Il y eut fusion partielle de certaines parties des glaces désagrégées antérieurement par les coups de mer, et une fausse débâcle qui faisait hocher la tête aux baleiniers.
«Sûr que le froid va repiquer,» disaient-ils à leurs camarades plus inexpérimentés, qui, croyant l'hiver terminé, pensaient bonnement pouvoir gagner d'emblée les latitudes hyperboréennes.
Pendant quarante-huit heures, la température demeura stationnaire, et sans transition le thermomètre accusa −10° en l'espace de quatre heures. La neige se mit à tomber avec une surabondance inconnue sous notre zone tempérée, couvrant la terre de son blanc linceul, et le chenal disparut instantanément sous un revêtement de glace, épais de cinq centimètres.
S'il y avait là une vague apparence de contretemps, d'Ambrieux s'en consola bien vite en songeant que cet abaissement de température pouvait le surprendre au large de Julianeshaab et l'empêcher de pénétrer dans le port. Là du moins, son navire est à l'abri des glaces et surtout des coups de vent terribles accompagnant la fin de l'hiver arctique.
Somme toute, quelques jours de perdus pour la navigation, mais très utilement employés à l'achat des traîneaux et surtout des chiens qu'on allait pouvoir essayer, comme les chevaux au champ de foire.
D'autre part, le capitaine voyant tous les habitants pourvus d'excellentes bottes absolument imperméables et inaltérables à l'eau de mer comme à la neige, pensa qu'il serait utile d'en pourvoir tout son monde, en prévision de l'usure devant atteindre forcément celles qu'il avait fait confectionner en Norvège.
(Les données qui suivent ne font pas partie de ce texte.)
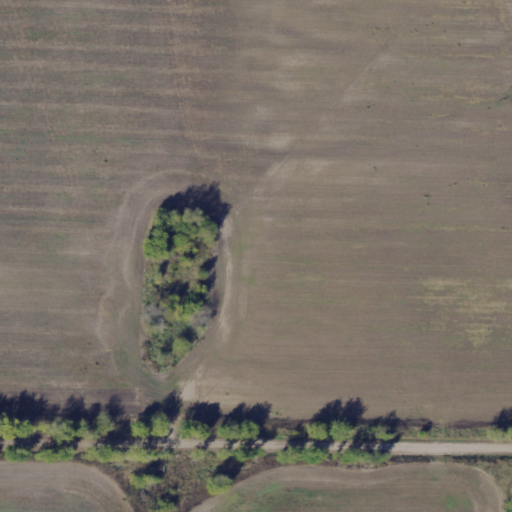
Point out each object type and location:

La botte groenlandaise est en effet une œuvre d'art que les cordonnières du pays savent accommoder d'une façon merveilleuse à la forme du pied, tout en lui donnant une façon superlativement élégante.
Elles sont en peau de phoque, cousues avec des fils tirés des tendons de l'animal et préparées de telle sorte, qu'elles conservent toujours une souplesse incomparable. Au moyen d'expositions alternatives au soleil et à la gelée complétées de frictions prolongées et d'onctions répétées, elles acquièrent, avec cette souplesse, une superbe couleur blanche, de façon à pouvoir être ensuite nuancées de rouge, de jaune, de violet et même de bleu.
Séance tenante les bottières se mirent à l'œuvre, pendant que leurs époux, devenus maquignons, amenaient au capitaine les «meutes d'attelage» dont ils vantaient à l'envi la vigueur et la sobriété.